• _REQUIRED WORK_:
#1 Please output the part of the BlockingCollection article starting with "An Assembly Line" and going on through "the assembly line.".
#2 Answer these questions from the BlockingCollection article, marking each answer with its letter:
(a) In the assembly line analogy, what role do Tasks play?
(b) What is the behavior pattern of faster stages stacking data for the next stage often called?
(c) Which project illustrates the idea that handoffs can be simple?
#3 Summarize the BlockingCollection article in two sentences.

• _QUOTED PASSAGE_:
- - - - - - -
Introducing the .NET Framework 4.0 Task Parallel Library BlockingCollection

Introduction to the BlockingCollection

In my article on Task Parallel library Task class, I explained the role of the Task Classand how a class called BlockingCollection mediates between executing tasks. However I never elaborated on all the ways it can be used. This articles tackles some if these ways. I'll explain how to use the BlockingCollection class and provide a stepping stone to applying it in a Parallel Computing solution.

To gain a fundamental understanding of a data structure often it helps to describe the problem it solves or the need it fulfills. I've always thought of the stages in an algorithm as a type of assembly line. So I chose a manufacturing analogy to frame the problem a BlockingCollection solves.

An Assembly Line Analogy

Like all data structures in the .NET Framework, the BlockingCollection has a special purpose. Using a clothing manufacturing assembly line analogy, if Tasks are the assembly line "workers", then the BlockingCollection is the protocol workers use to pass materials between stages in the assembly line.

In a clothing manufacturing assembly line each stage is responsible for some portion of the assembled product. No two stages can be working on, for example, the same shirt at the same time. The sewing on buttons stage cannot be performed during the cutting the pattern stage.

As the shirt is passed between stages there is a handoff protocol. One stage relinquishes ownership of the shirt and another stage takes ownership. There may be many variations in the handoff protocol. For example, is the shirt passed to the right or the left? Where are shirts "stacked" when one stage completes, but the next stage isn't ready to receive the shirt? How are the shirts stacked, latest on top or bottom?

In the .NET Parallel Computing world, tasks, rather than workers, are assembled to process data rather than shirts. Similar problems arise between stages. Faster stages need a place to "stack" processed data to be consumed in the next stage.

This behavior pattern is often called pipelining or producer/consumer in the Parallel computing resources at the end of this article. I'm going to show how to assemble a pipeline of tasks with the BlockingCollection using some sample projects.

Sample Overview

BlockingCollection controls the producer/consumer handoff by applying three fundamental ideas:

Handoff's can be simple. A stage simply waits until data from a prior stage appears. Once the prior stage in a handoff makes data available, the succeeding stage consumes the data and passes data onto the next stage. This behavior is captured in the GetConsumingEnumerable, add, and take methods on the BlockingCollection. This idea is illustrated in the Sample.WithBlocking project.
- - - - - - -
(Stored data entries)

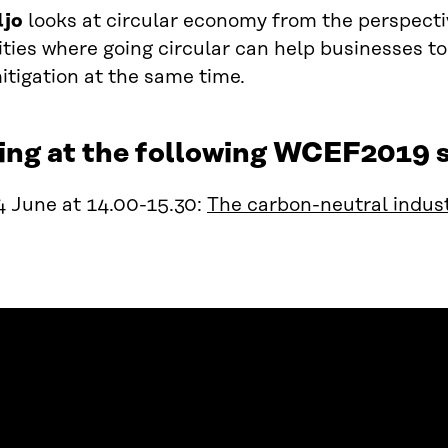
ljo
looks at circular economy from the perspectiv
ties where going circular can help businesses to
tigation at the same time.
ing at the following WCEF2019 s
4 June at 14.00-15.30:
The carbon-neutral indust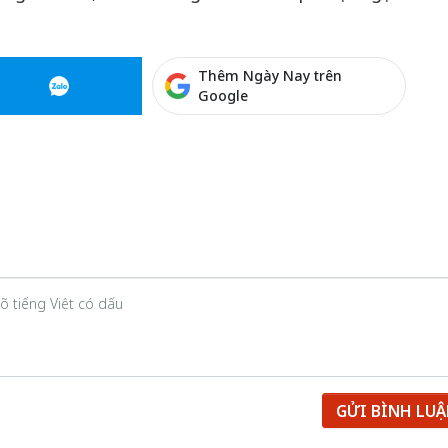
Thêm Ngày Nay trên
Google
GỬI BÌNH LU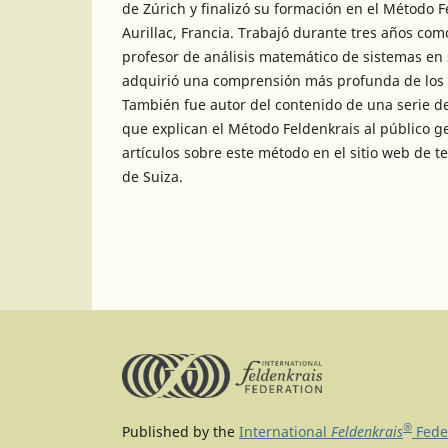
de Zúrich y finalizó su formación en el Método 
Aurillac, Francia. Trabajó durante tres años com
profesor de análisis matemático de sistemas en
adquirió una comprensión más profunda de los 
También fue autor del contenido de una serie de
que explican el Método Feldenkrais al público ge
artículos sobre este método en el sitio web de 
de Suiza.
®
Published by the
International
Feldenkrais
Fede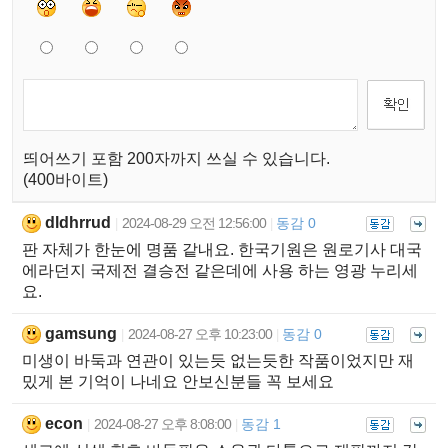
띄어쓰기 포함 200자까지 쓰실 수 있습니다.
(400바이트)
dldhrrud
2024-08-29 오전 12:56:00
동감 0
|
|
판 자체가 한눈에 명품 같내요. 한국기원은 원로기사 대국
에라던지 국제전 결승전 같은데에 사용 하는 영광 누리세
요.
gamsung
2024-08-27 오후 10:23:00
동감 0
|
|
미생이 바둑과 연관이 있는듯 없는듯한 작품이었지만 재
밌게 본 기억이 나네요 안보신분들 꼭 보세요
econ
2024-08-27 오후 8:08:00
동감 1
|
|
- - - - - - -
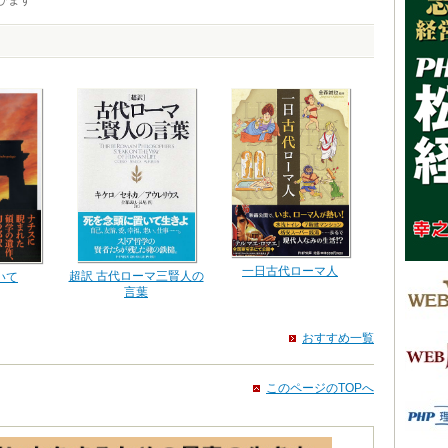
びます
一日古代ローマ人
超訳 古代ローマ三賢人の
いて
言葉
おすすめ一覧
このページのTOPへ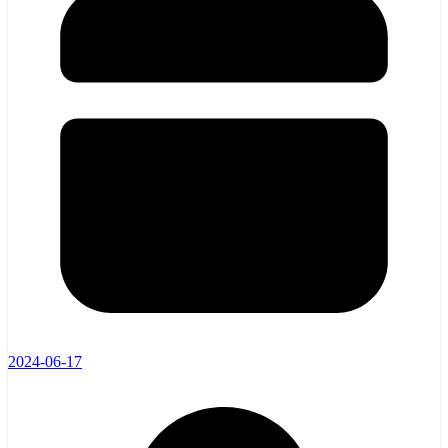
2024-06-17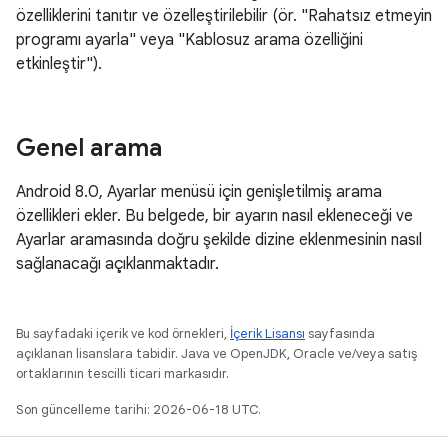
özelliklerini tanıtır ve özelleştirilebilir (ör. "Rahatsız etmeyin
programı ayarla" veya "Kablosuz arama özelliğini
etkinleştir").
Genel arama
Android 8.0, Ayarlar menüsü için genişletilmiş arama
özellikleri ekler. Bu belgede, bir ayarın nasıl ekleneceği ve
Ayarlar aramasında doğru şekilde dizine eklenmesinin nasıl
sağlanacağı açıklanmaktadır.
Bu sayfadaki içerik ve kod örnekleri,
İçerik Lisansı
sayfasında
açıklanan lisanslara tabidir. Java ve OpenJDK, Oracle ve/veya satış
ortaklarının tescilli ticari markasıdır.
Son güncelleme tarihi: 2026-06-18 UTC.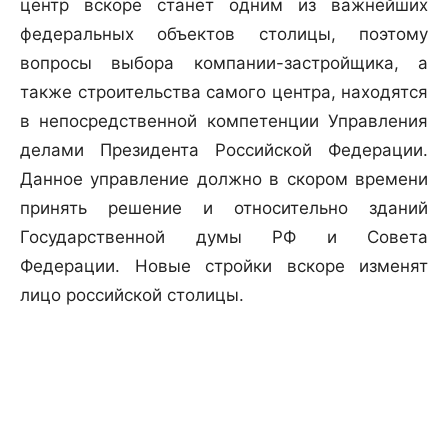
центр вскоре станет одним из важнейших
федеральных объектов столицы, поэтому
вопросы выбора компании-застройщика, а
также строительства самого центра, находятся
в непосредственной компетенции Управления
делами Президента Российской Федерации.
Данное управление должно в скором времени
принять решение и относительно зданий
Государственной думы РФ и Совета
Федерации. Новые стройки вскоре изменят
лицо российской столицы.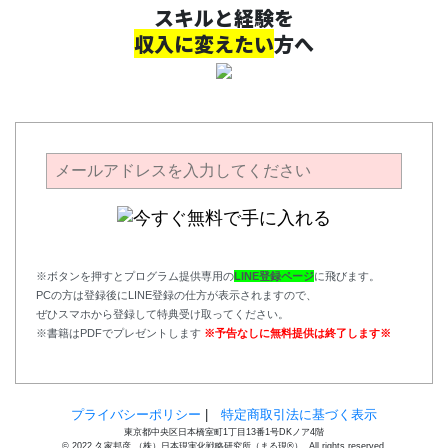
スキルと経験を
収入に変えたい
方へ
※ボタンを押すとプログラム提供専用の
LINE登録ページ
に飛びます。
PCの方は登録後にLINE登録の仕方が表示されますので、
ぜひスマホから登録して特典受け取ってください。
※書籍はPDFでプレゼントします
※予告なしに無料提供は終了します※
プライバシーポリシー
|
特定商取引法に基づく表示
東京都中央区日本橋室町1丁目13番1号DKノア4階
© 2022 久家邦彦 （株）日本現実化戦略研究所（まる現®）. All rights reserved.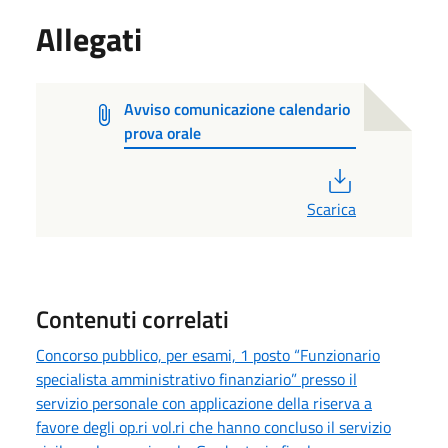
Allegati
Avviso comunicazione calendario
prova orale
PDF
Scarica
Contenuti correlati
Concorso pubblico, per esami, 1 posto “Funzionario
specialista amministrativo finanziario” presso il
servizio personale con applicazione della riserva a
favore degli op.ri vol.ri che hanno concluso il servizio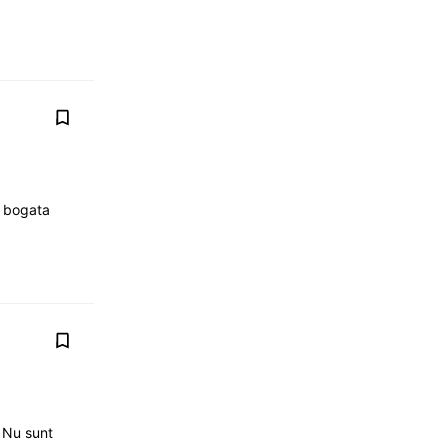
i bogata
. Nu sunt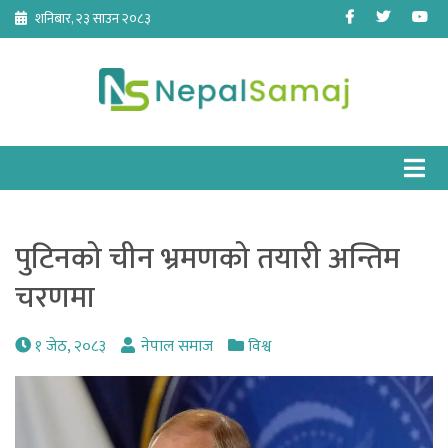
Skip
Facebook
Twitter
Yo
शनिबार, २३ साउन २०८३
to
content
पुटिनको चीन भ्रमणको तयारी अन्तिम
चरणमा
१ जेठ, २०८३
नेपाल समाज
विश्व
- - - - - - -
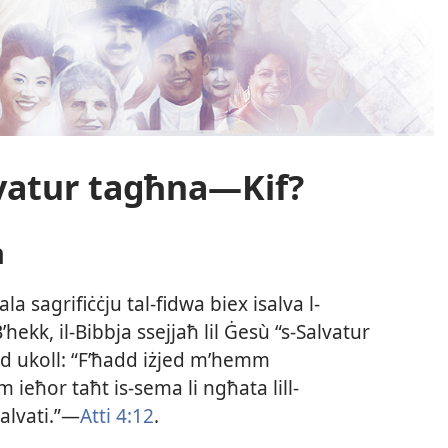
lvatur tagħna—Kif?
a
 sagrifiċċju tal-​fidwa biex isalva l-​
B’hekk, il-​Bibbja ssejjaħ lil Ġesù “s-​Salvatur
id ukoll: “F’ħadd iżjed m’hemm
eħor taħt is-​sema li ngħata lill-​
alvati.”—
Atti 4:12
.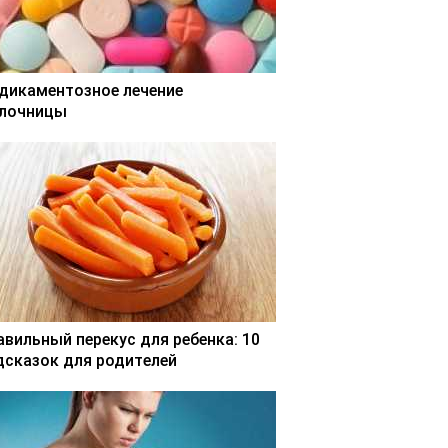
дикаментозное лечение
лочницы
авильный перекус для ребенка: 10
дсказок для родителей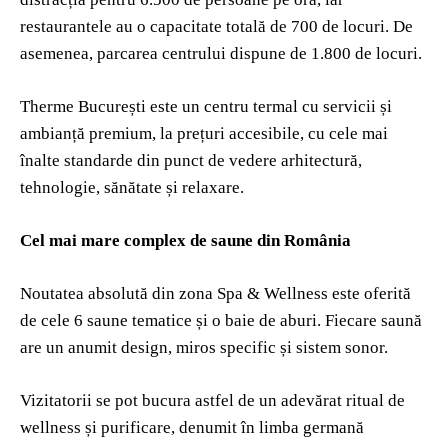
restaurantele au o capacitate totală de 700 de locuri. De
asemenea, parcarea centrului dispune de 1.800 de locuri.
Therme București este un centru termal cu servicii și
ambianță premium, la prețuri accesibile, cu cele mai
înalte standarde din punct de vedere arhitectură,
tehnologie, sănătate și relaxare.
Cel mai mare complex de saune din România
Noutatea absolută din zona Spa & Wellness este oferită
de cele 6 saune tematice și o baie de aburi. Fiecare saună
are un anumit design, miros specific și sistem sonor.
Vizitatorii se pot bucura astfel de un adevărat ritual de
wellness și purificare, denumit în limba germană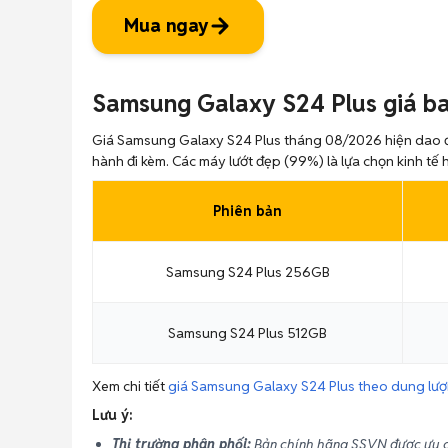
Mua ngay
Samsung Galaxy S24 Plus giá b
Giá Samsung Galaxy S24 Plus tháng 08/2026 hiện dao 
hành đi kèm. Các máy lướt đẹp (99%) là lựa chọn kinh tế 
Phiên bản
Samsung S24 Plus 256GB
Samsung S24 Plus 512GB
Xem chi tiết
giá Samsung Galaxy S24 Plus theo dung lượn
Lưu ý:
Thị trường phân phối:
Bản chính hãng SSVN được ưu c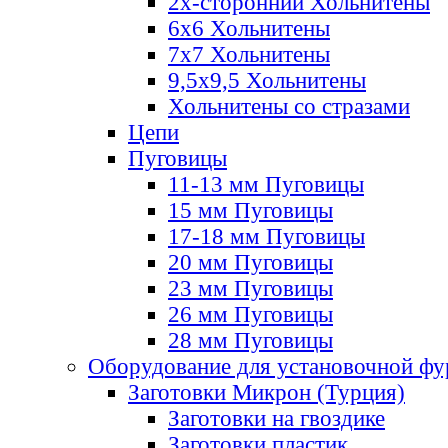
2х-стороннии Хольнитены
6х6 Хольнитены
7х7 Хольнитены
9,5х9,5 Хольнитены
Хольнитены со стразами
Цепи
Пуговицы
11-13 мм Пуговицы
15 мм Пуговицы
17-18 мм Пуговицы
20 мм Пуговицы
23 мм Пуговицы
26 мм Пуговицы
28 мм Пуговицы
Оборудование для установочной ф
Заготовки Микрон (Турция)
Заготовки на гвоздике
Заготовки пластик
- - - - - - -
• _ANSWERS_:
#1
An Assembly Line Analogy

Like all data structures in the .NET Framework, the BlockingCollection has a special purpose. Using a clothing manufacturing assembly line analogy, if Tasks are the assembly line "workers", then the BlockingCollection is the protocol workers use to pass materials between stages in the assembly line.

#2
(a) They are the assembly line "workers."
(b) Pipelining or producer/consumer.
(c) The Sample.WithBlocking project.

#3 The article explains the .NET Framework 4.0 BlockingCollection with a clothing assembly line analogy in which Tasks are the workers and the BlockingCollection is the protocol for passing materials between stages. Faster stages need a place to stack processed data for the next stage, a pattern called pipelining or producer/consumer, and the simplest handoff, where a stage waits for data from the prior stage, is captured in the GetConsumingEnumerable, add, and take methods.